What is needed is a word-for-word copy of the lines below from the one with "motocicletas ocupan el primer lug" through the one with "SPÉCIFICATION", both included, with every picture left out.
-------- Records for the task
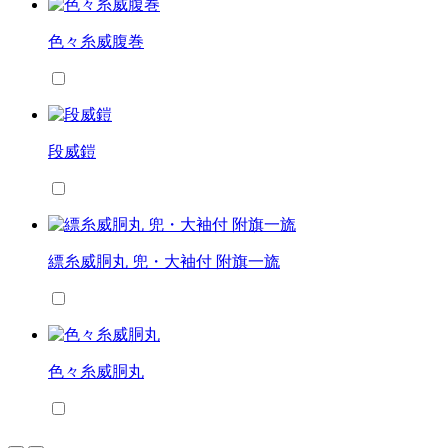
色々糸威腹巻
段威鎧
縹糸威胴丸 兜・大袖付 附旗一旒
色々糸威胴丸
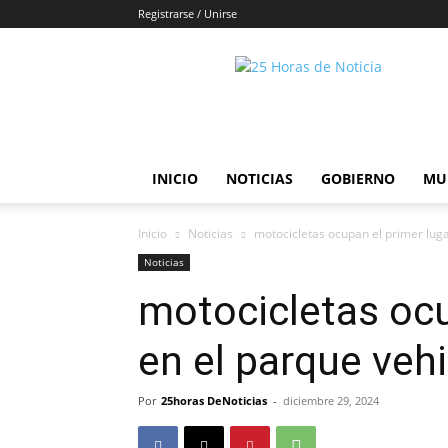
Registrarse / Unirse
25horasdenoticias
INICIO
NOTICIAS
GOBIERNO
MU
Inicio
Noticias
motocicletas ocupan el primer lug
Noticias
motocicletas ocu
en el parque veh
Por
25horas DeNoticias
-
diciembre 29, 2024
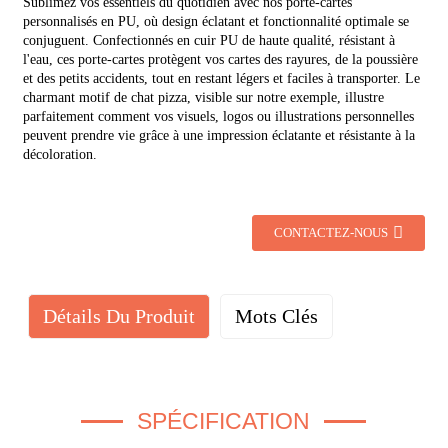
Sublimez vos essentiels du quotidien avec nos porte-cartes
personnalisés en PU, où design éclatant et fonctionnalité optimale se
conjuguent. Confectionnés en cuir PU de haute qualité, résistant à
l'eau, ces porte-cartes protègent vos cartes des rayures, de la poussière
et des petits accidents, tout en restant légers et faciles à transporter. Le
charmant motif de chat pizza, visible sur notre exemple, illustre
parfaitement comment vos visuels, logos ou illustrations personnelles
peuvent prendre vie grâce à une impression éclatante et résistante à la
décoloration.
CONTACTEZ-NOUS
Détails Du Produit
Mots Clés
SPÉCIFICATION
----------------
-------- Records for the task
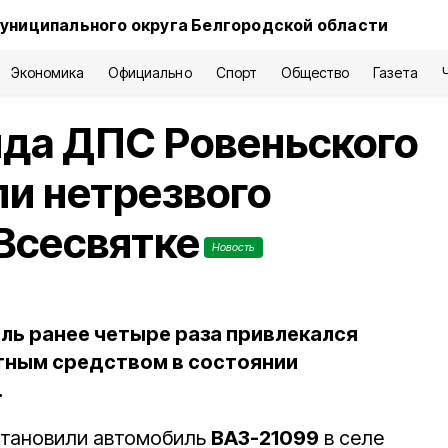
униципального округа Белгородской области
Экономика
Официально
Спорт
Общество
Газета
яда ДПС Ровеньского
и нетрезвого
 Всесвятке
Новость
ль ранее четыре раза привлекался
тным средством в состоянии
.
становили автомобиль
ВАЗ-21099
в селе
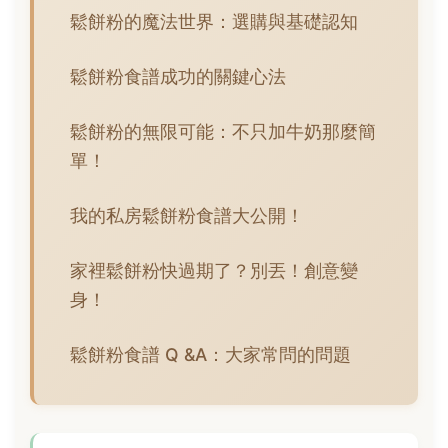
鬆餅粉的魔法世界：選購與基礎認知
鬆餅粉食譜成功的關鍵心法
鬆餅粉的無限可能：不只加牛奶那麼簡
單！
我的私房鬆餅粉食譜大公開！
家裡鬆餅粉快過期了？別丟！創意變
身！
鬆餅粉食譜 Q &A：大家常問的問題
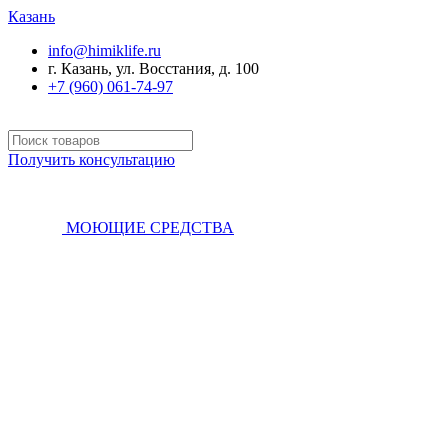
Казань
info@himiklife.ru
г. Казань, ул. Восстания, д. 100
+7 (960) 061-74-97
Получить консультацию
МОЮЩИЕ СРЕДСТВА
----------------
-------- Records for the task
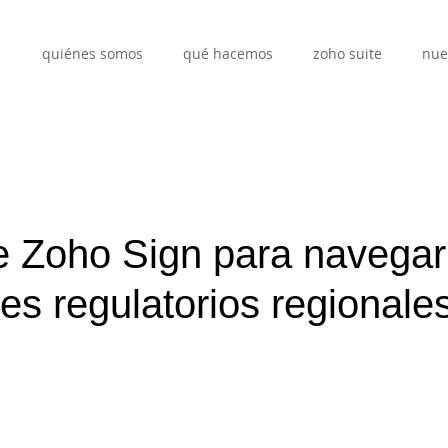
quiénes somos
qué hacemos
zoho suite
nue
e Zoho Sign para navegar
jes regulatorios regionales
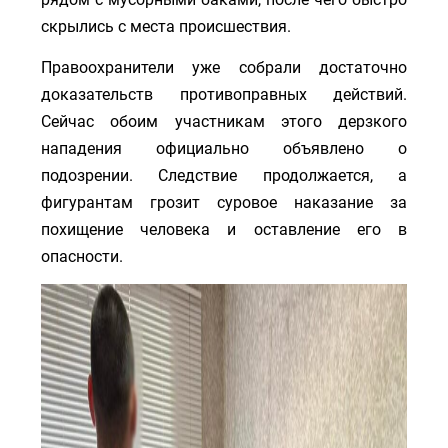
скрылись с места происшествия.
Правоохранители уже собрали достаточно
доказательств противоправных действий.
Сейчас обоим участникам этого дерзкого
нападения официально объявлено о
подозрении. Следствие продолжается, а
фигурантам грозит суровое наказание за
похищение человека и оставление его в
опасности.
----------------
_Exercise output_.
motocicletas ocupan el primer lug
Noticias
motocicletas ocu
en el parque veh
Por
25horas DeNoticias
-
diciembre 29, 2024
Sublimez vos essentiels du quotidien avec nos porte-cartes
personnalisés en PU, où design éclatant et fonctionnalité optimale se
conjuguent. Confectionnés en cuir PU de haute qualité, résistant à
l'eau, ces porte-cartes protègent vos cartes des rayures, de la poussière
et des petits accidents, tout en restant légers et faciles à transporter. Le
charmant motif de chat pizza, visible sur notre exemple, illustre
parfaitement comment vos visuels, logos ou illustrations personnelles
peuvent prendre vie grâce à une impression éclatante et résistante à la
décoloration.
CONTACTEZ-NOUS
Détails Du Produit
Mots Clés
SPÉCIFICATION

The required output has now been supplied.